Em uma outra oportunidade, após esgotada a fase probatória, ou de instrução, quando então o juiz passa a efetuar a segunda tentativa de conciliação, este já se encontra apto, inclusive, para julgar, sendo, pois, que os argumentos que exporá, muitas vezes poderão ser os contidos na própria sentença, o que igualmente recomenda que seja sopesado pelos litigantes, haja vista que será a última oportunidade para chegarem a um bom termo sem suportar com os ônus de eventual sucumbência.

O juiz não tem qualquer interesse que o litígio se solva em favor de uma ou de outra parte. Não é esta sua função institucional. Sua função é fazer Justiça, o que apenas será alcançado através de um processo franco em que se exponham os reais fatos, com boa-fé e lealdade.

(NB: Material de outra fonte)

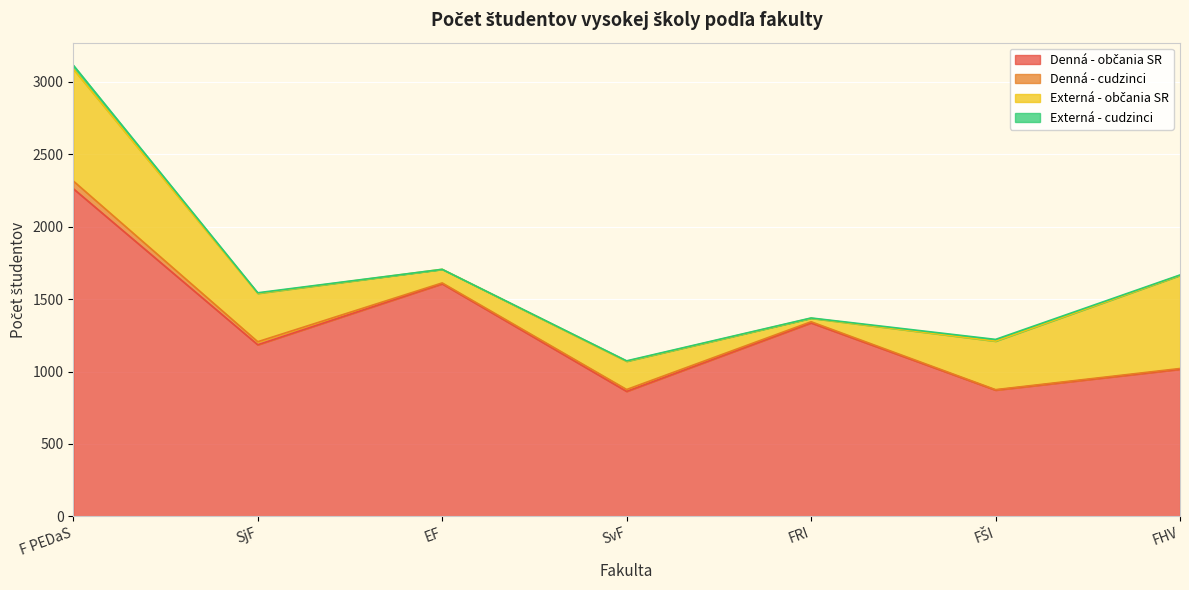

Which label corresponds to the largest value in the chart?

F PEDaS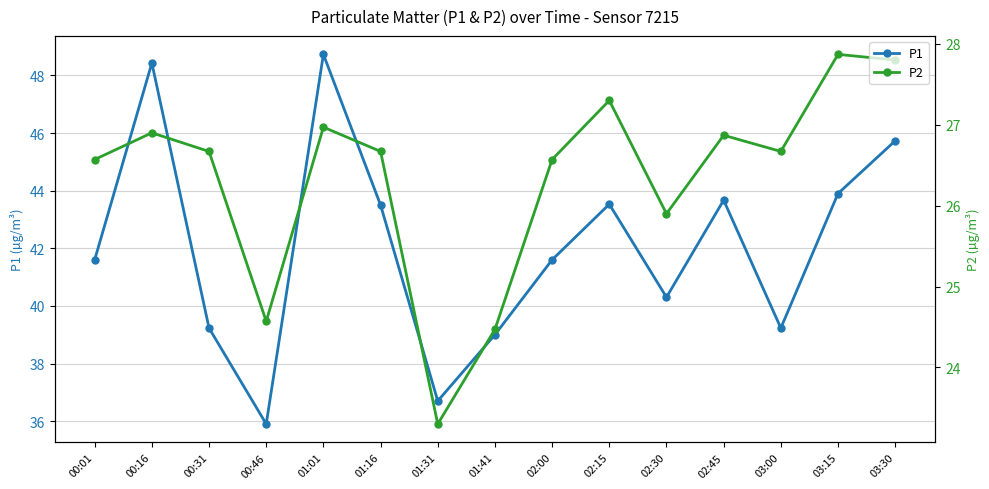

True or false: P2 and P1 cross at least once.

False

Obviamente não se quer com isto que os ilustres profissionais da advocacia conduzam seus clientes a acordos prejudiciais, ou que se curvem a litigantes fraudulentos que entendem a Justiça do Trabalho como uma indústria destinada a enriquecer o trabalhador, mediante mera petição. Tampouco os empregados se devem a sujeitar a menos que o seu direito líquido e certo, sonegado pelo mau patrão.

Todavia será sempre útil às partes ao menos estudar, atentamente, a possibilidade do acordo, a proposta da parte adversa e, na falta destas, do magistrado.

Por óbvio em algumas oportunidades poderá ocorrer de o juiz falhar, errar. Afinal o juiz é homem, não Deus.